Do Older Americans still believe in liberty?

Recently, Orlando Sentinel columnist Mike Thomas made committed one of the greatest acts of political incorrectness by arguing that older Americans should not be receiving extra taxpayer dollars from the Obama Administration in an era where our mounting budget deficits threaten the long-term economic liberty of our children. Mr. Thomas should be more careful with his words. After all, today’s senior citizens and near seniors has become one of the greatest classes of plunderers in our nation’s history.
It did not used to be this way. From the founding of our nation until 1932 the government’s relationship with us was pretty simple as it applied to retirement and health care.
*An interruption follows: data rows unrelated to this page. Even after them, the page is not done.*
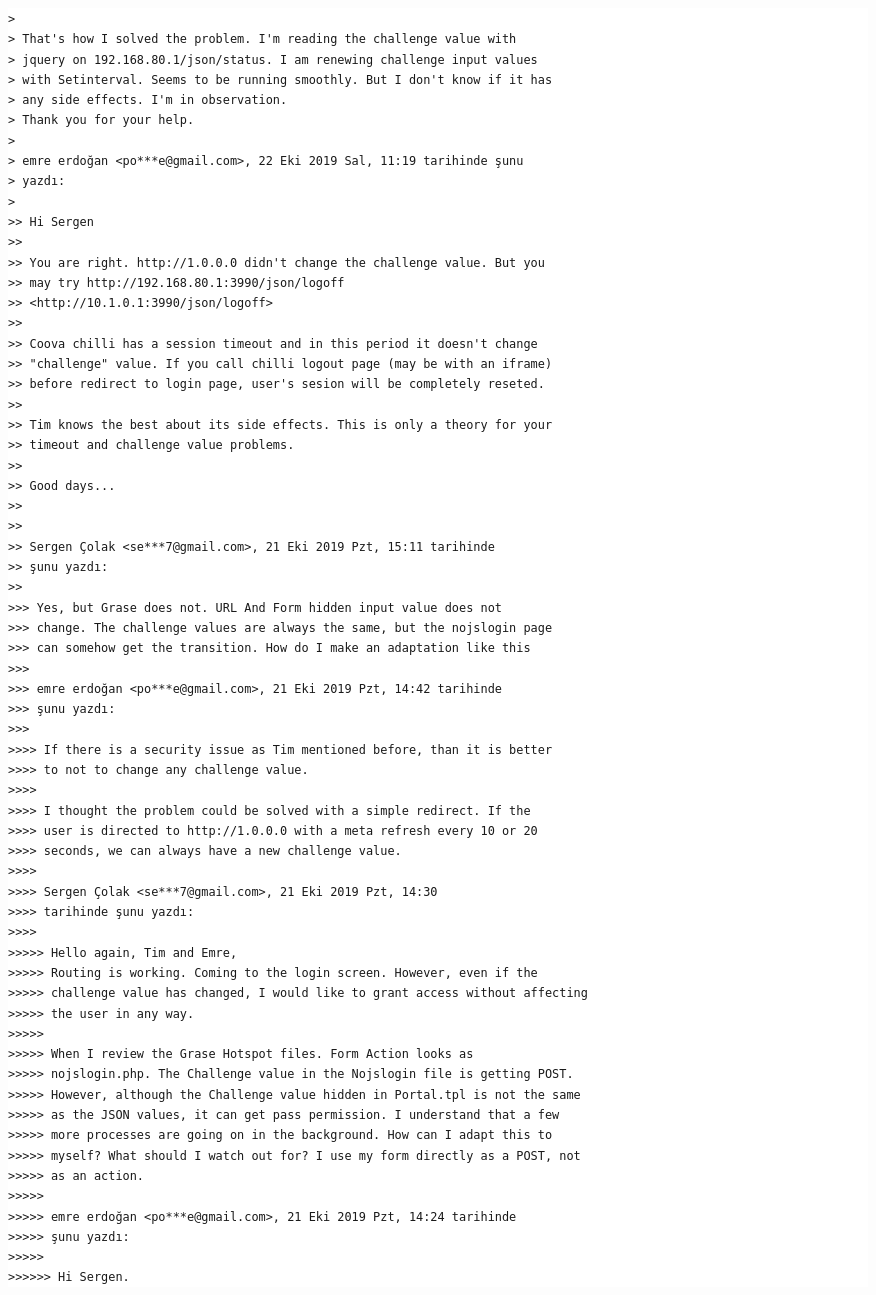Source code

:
 ```
>
> That's how I solved the problem. I'm reading the challenge value with
> jquery on 192.168.80.1/json/status. I am renewing challenge input values
> with Setinterval. Seems to be running smoothly. But I don't know if it has
> any side effects. I'm in observation.
> Thank you for your help.
>
> emre erdoğan <po***e@gmail.com>, 22 Eki 2019 Sal, 11:19 tarihinde şunu
> yazdı:
>
>> Hi Sergen
>>
>> You are right. http://1.0.0.0 didn't change the challenge value. But you
>> may try http://192.168.80.1:3990/json/logoff
>> <http://10.1.0.1:3990/json/logoff>
>>
>> Coova chilli has a session timeout and in this period it doesn't change
>> "challenge" value. If you call chilli logout page (may be with an iframe)
>> before redirect to login page, user's sesion will be completely reseted.
>>
>> Tim knows the best about its side effects. This is only a theory for your
>> timeout and challenge value problems.
>>
>> Good days...
>>
>>
>> Sergen Çolak <se***7@gmail.com>, 21 Eki 2019 Pzt, 15:11 tarihinde
>> şunu yazdı:
>>
>>> Yes, but Grase does not. URL And Form hidden input value does not
>>> change. The challenge values are always the same, but the nojslogin page
>>> can somehow get the transition. How do I make an adaptation like this
>>>
>>> emre erdoğan <po***e@gmail.com>, 21 Eki 2019 Pzt, 14:42 tarihinde
>>> şunu yazdı:
>>>
>>>> If there is a security issue as Tim mentioned before, than it is better
>>>> to not to change any challenge value.
>>>>
>>>> I thought the problem could be solved with a simple redirect. If the
>>>> user is directed to http://1.0.0.0 with a meta refresh every 10 or 20
>>>> seconds, we can always have a new challenge value.
>>>>
>>>> Sergen Çolak <se***7@gmail.com>, 21 Eki 2019 Pzt, 14:30
>>>> tarihinde şunu yazdı:
>>>>
>>>>> Hello again, Tim and Emre,
>>>>> Routing is working. Coming to the login screen. However, even if the
>>>>> challenge value has changed, I would like to grant access without affecting
>>>>> the user in any way.
>>>>>
>>>>> When I review the Grase Hotspot files. Form Action looks as
>>>>> nojslogin.php. The Challenge value in the Nojslogin file is getting POST.
>>>>> However, although the Challenge value hidden in Portal.tpl is not the same
>>>>> as the JSON values, it can get pass permission. I understand that a few
>>>>> more processes are going on in the background. How can I adapt this to
>>>>> myself? What should I watch out for? I use my form directly as a POST, not
>>>>> as an action.
>>>>>
>>>>> emre erdoğan <po***e@gmail.com>, 21 Eki 2019 Pzt, 14:24 tarihinde
>>>>> şunu yazdı:
>>>>>
>>>>>> Hi Sergen.
```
Article One, Section Eight of the Constitution says nothing about helping us have a nicer retirement or good medicines. The agreement used to be that if you were young and had a job you needed to understand that someday you were going to be old and not want to have a job. Therefore from your young days until your old days you needed to assume personal responsibility for your impending retirement years by saving, investing and spending in a wise and frugal manner. You were also expected, in a nation founded on liberty, not security, to grasp the concept of illness, surgeries, the birth of children and so forth – and financially plan for that to.
Of course, our long experiment with socialistic economic policies began with Franklin D. Roosevelt and has accelerated under Republican rule (see George Bush’s budgets for social welfare programs) and Democratic rule (see today’s President).
For fiscal year 2009 the federal government will spend $3.998 trillion. Of that, $675 billion will be spent on Social Security and $386 billion on Medicare. That means that $ 1.073 trillion or 27 percent of the entire budget will be allocated to senior citizens. As Mr. Thomas bravely pointed out, the federal government is going to have to either raise taxes, or cut spending (you can start laughing now) by $101 trillion over the next 75 years to pay for the mandated future spending on older Americans.
Given our current birth rate and spending levels in other areas where the federal government is in charge, the average 21-year old American will, by the time they are in their mid-40’s, have to pay 50-60% of their total income in taxes in order to meet this obligation. That is up from an average of 33% today.
Many current senior citizens and baby-boomers claim that they are simply getting back what they paid in while they were working. Others argue that current federal spending is some sort of payback for winning World War II. Both arguments are nonsense.
First, during the first several decades that social security existed, people did not live very long, payroll taxes were small and the nation’s population of senior citizens was tiny compared to today. That means that the average American did not pay in much to the system that they are now enjoying. In fact, adjusted for inflation, it takes the average senior about two years to get back everything they paid in. After the two year mark they are simply living off of their children and grandchildren.
As for the World War II argument – or any other argument involving saving the nation – where does the G.I. Bill enter into the payback? Where does the idea that wars are won to preserve liberty rather than gain future political clout to take from your fellow man enter into the equation?
Winning wars is an act of self-interest – you don’t want the bad guys to win and take your stuff. Winning means you get to have your pursuit of happiness back.
If senior citizens really value the things that they fought for – and if the baby boomers really care about the liberty this nation is supposed to enjoy – the last thing any older American should be doing is filing a claim – through the voting process – on the private property of younger Americans.